Espaço Ciência
Fármacos anti-sarampo – uma investigação liderada por Miguel Castanho
Depois de muitas décadas controlado e praticamente esquecido, em resultado de políticas rigorosas de vacinação, o sarampo tem ressurgido e feito vítimas mortais. Este é também o caso de Portugal, onde se têm verificado ultimamente vários casos de sarampo. Recordemos que o sarampo é um dos vírus mais infeciosos que se conhece. A causa do seu ressurgimento prende-se sobretudo com ideologias anti-vacinação, que têm levado ao aparecimento de populações não vacinadas, que o vírus pode infetar e a partir da qual pode alastrar. Os bebés abaixo da idade de vacinação ficam particularmente expostos aos vírus circulantes. As correntes anti-vacinação têm levantado enorme polémica, com repercussões assinaláveis no domínio da saúde pública. O efeito prático é que, hoje em dia, surgiu a necessidade inédita de medicamentos para tratar e fazer a profilaxia do sarampo.
Um estudo agora publicado debruça-se sobre moléculas que conseguem estes dois papéis em modelos animais da doença. A equipa do iMM/FMUL liderada pelo investigador e professor Miguel Castanho descobriu que um conjunto de moléculas de natureza mista entre proteína e lípido têm a capacidade de se organizar formando estruturas "inteligentes" que se ligam entre si ou desligam consoante estão, ou não, na presença do vírus do sarampo. O efeito final resulta na incapacidade destes infetarem células. Esta correlação direta entre acontecimentos microscópicos, ao nível molecular, e efeito farmacológico foi, nas palavras de Miguel Castanho “muito difícil de ser alcançado e exigiu o uso de técnicas bastante sofisticadas com recurso a conhecimento especializado”.
O estudo foi desenvolvido no iMM/FMUL e contou com a colaboração de investigadores do Centro Médico da Universidade de Columbia, em Nova Iorque. Um grupo do Instituto de Tecnologia Química e Biológica António Xavier (ITQB-UNL) fez ainda estudos de simulação computacional da molécula. O artigo desta investigação foi publicado na ACS Nano, uma revista publicada pela American Chemical Society, a maior sociedade científica de química do mundo.
Transmitido por contacto direto com as gotículas infeciosas, ou por propagação no ar quando a pessoa infetada tosse ou espirra, o vírus do sarampo é altamente contagioso e voltou a ser motivo de alarme quando já se considerava, por dados da Organização Mundial da Saúde (OMS), que Portugal estava livre desta epidemia desde 2016.
A Direção-Geral de Saúde (DGS) tem emitido recentemente alertas sobre o sarampo, recomendando que os cidadãos em território português verifiquem os boletins de vacinas e que, caso seja necessário, se vacinem contra este vírus.
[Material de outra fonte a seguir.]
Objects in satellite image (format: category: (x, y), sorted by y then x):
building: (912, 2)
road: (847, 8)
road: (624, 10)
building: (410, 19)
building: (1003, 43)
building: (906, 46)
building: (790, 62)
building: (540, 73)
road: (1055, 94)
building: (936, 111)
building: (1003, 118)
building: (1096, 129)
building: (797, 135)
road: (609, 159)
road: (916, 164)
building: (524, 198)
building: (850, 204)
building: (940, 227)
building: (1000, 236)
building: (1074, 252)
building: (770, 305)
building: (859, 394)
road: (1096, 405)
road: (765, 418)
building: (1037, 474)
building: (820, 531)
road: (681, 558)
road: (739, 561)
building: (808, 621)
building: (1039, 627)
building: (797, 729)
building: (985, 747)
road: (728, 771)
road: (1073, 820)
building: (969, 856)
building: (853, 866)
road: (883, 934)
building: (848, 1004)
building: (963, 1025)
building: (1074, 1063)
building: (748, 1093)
Os sintomas de sarampo aparecem geralmente entre 10 a 12 dias depois da infeção e começam habitualmente com febre, erupção cutânea, tosse, conjuntivite e corrimento nasal. Os doentes são considerados contagiosos desde quatro dias antes até quatro dias depois do aparecimento da erupção cutânea que caracteriza esta infeção.
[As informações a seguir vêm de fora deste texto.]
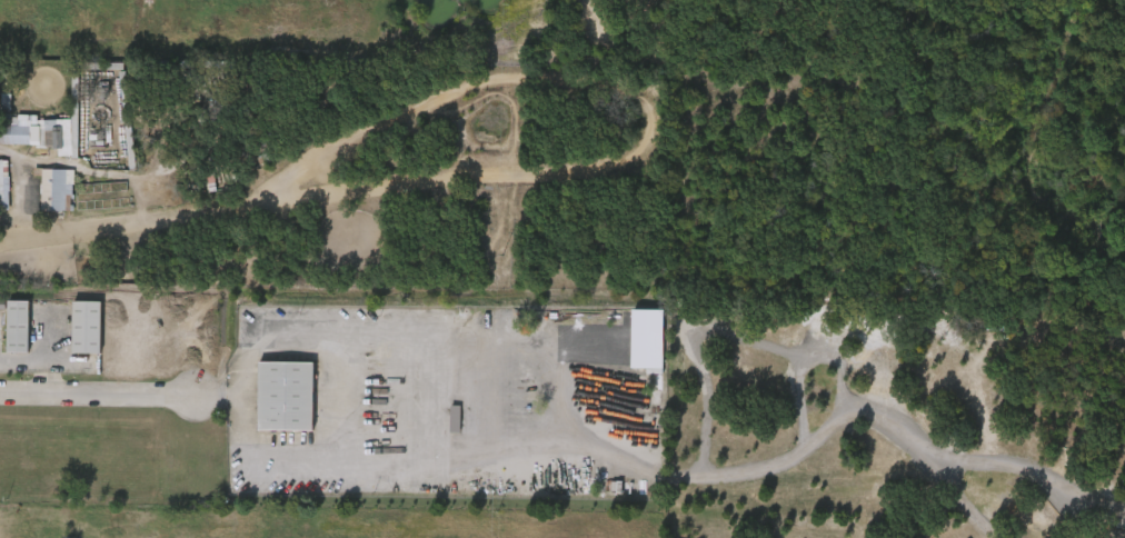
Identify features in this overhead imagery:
building: (10, 124)
building: (46, 136)
building: (0, 183)
building: (53, 188)
building: (42, 203)
building: (15, 325)
building: (83, 325)
building: (6, 339)
building: (71, 340)
road: (230, 346)
road: (25, 374)
building: (282, 394)
road: (89, 403)
road: (203, 408)
building: (439, 431)
road: (784, 465)
road: (967, 505)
Com dois surtos simultâneos em 2017, o sarampo voltou em força para Portugal e infetou quase 30 pessoas, causando a morte a uma jovem.
Segundo os dados da DGS relativos a 2017, mais de 87% das pessoas que contraíram sarampo não estavam vacinadas.
Portugal não está isolado nestas estatísticas; de acordo com a Organização Mundial de Saúde e num relatório sobre a região europeia, só no primeiro semestre de 2018 atingiu-se o recorde de casos de sarampo na Europa. O recorde anual tinha sido registado no ano passado, quando foram contabilizados 23 mil casos num ano inteiro.
Quer a OMS como a DGS são consensuais, diante deste vírus “extremamente contagioso” afirmando que a única solução eficaz é a vacinação.
A vacina contra o sarampo faz parte do Programa Nacional de Vacinação e deve ser administrada aos 12 meses e aos cinco anos.